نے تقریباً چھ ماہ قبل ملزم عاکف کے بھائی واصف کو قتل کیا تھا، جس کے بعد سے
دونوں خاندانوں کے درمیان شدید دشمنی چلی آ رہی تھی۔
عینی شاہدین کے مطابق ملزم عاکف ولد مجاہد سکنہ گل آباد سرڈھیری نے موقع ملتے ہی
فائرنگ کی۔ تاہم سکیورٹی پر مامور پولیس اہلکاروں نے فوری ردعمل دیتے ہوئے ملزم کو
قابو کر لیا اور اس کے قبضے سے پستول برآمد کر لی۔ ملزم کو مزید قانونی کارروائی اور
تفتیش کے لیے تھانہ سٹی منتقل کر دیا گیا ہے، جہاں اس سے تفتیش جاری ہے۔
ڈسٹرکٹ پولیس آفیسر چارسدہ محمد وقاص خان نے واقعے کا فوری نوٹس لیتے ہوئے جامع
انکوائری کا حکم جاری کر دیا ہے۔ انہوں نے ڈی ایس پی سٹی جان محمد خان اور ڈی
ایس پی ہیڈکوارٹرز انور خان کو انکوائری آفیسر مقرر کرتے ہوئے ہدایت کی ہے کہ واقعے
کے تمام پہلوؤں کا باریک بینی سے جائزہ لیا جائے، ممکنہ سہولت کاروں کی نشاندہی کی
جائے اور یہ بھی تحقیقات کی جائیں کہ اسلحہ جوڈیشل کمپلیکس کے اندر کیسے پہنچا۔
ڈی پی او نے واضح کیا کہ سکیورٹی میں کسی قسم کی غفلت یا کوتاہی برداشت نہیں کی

TASK TO COMPLETE :: Only lines that contain the string "جائے" count; pick each one out of the records and copy it.

EXERCISE RESPONSE ::
کے تمام پہلوؤں کا باریک بینی سے جائزہ لیا جائے، ممکنہ سہولت کاروں کی نشاندہی کی
جائے اور یہ بھی تحقیقات کی جائیں کہ اسلحہ جوڈیشل کمپلیکس کے اندر کیسے پہنچا۔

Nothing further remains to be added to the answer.